* TEXTAUSZUG *
((
Update für ein Gemeindeamt
Das Gemeindeamt in Gaißau ist ein Stück Ortsgeschichte, das in die Gegenwart geführt wird: Das um 1900 errichtete ehemalige Schulgebäude der Gemeinde Gaißau wurde umfassend saniert und zu einem modernen, barrierefreien Gemeindeamt umgestaltet. Der Umbau verbindet historische Substanz mit technischen Neuerungen, energieeffizienter Bauweise und einem klaren Verständnis dafür, was Bürgernähe heute bedeutet. Das Ergebnis ist eine funktionale Verwaltungseinrichtung.
Text Klaus Feldkircher · Fotos Petra Rainer

Das Gebäude hat eine lange Vergangenheit: Erbaut wurde es als Schule mit Eingang an der Hauptstraße, der später wegen des Fuhrwerksverkehrs auf die Seite verlegt wurde. Nach der Schulzeit diente es u. a. als Gemeindeamt, beherbergte zeitweise aber auch eine Bankfiliale. Später fanden neben dem Büro des Bürgermeisters Kindergartenräume Platz. Trotz wechselnder Funktion blieb der Charakter des Hauses mit seiner soliden Substanz und einer ortsbildprägenden Fassade erhalten. Nach Jahrzehnten der Nutzung wurde die Sanierung zu einem wichtigen Projekt der Gemeinde. Statt Abriss entschied man sich für Bestandserhalt – ein klares Statement für nachhaltiges Bauen und den respektvollen Umgang mit Geschichte.

Der Eingang ins Gebäude erfolgt über eine neu gestaltete Treppe, die beidseitig begehbar ist. Das Gemeindeamt wird nun über einen Windfang mit Bildschirm und Touchscreen, der von einem auskragenden Metalldach geschützt ist, betreten. Im ersten Raum befindet sich der große, helle Bürgerservice. Architektonisch wurde der Altbestand mit Fingerspitzengefühl weiterentwickelt. Tragwände, Raumstruktur, Flure und Treppe blieben erhalten, doch Technik, Beleuchtung und Oberflächen wurden vollständig erneuert.
))
* AUFGABENSTELLUNG *
Fasse den Absatz im Textauszug oben, der mit „Das Gebäude hat eine lange Vergangenheit“ beginnt, als Stichpunktliste zusammen und behalte dabei seine wesentlichen Fakten bei.

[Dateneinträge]
((
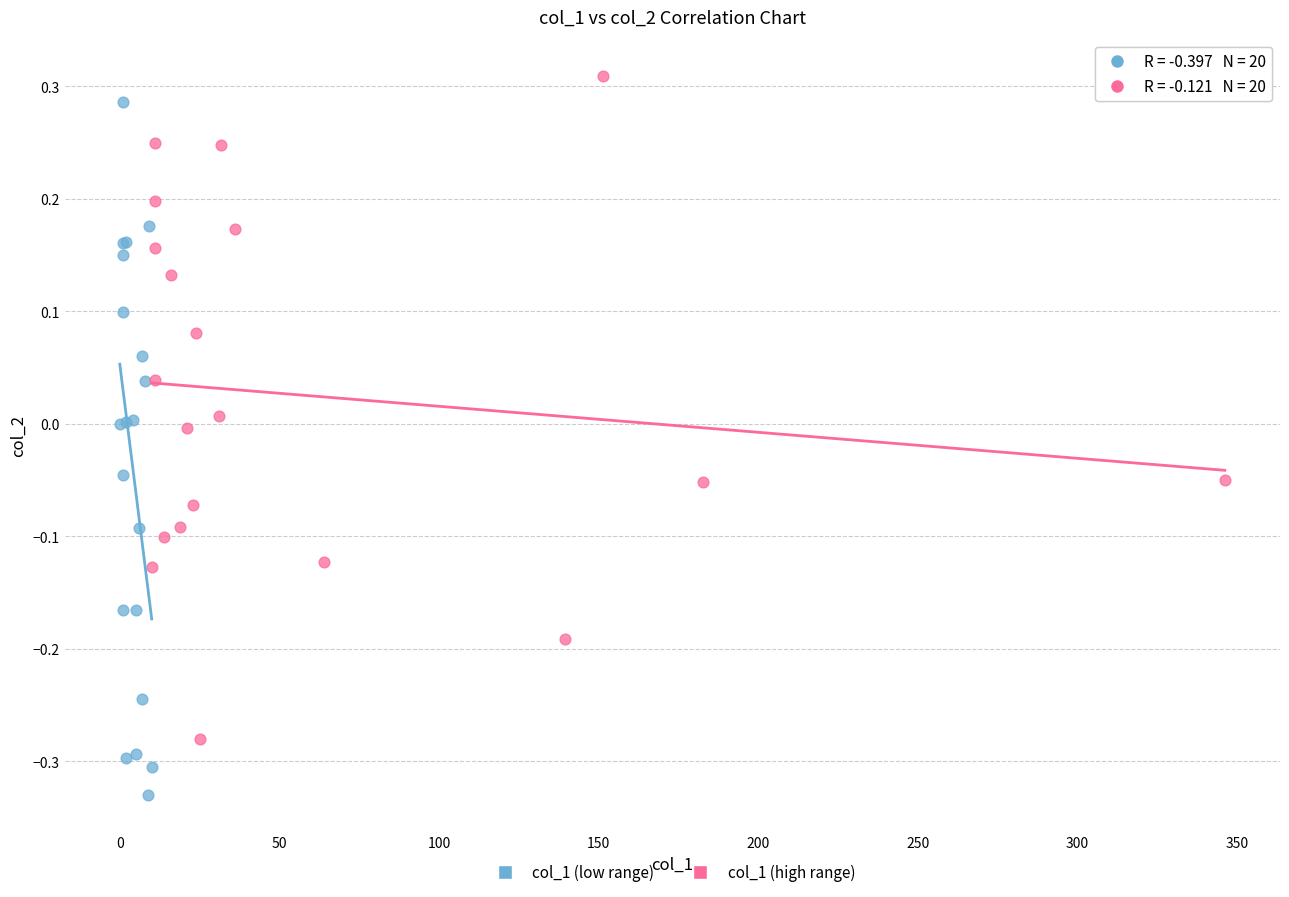

Which series reaches the minimum Y coordinate?

col_1 (low range)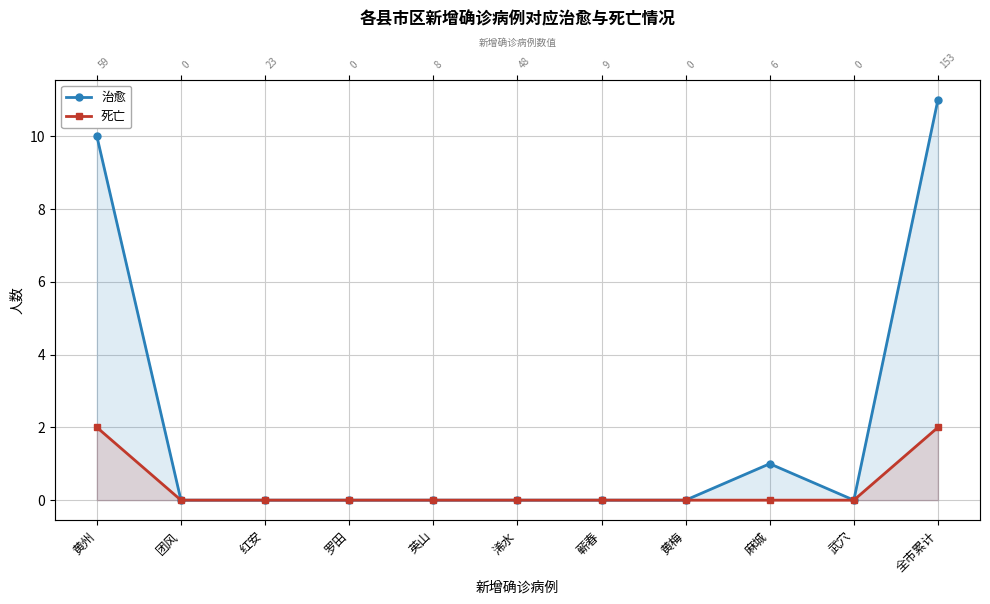

Reading right to left, transcribe all the data shown in this chart.

治愈: 全市累计=11	武穴=0	麻城=1	黄梅=0	蕲春=0	浠水=0	英山=0	罗田=0	红安=0	团风=0	黄州=10
死亡: 全市累计=2	武穴=0	麻城=0	黄梅=0	蕲春=0	浠水=0	英山=0	罗田=0	红安=0	团风=0	黄州=2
))
* LÖSUNG *
- Als Schule erbaut, mit Eingang an der Hauptstraße; dieser wurde später wegen des Fuhrwerksverkehrs auf die Seite verlegt.
- Nach der Schulzeit unter anderem als Gemeindeamt genutzt, zeitweise auch als Bankfiliale.
- Später befanden sich neben dem Büro des Bürgermeisters Kindergartenräume im Haus.
- Trotz wechselnder Funktion blieb der Charakter mit solider Substanz und ortsbildprägender Fassade erhalten.
- Nach Jahrzehnten der Nutzung wurde die Sanierung zu einem wichtigen Projekt der Gemeinde.
- Die Gemeinde entschied sich für Bestandserhalt statt Abriss, als Statement für nachhaltiges Bauen und einen respektvollen Umgang mit Geschichte.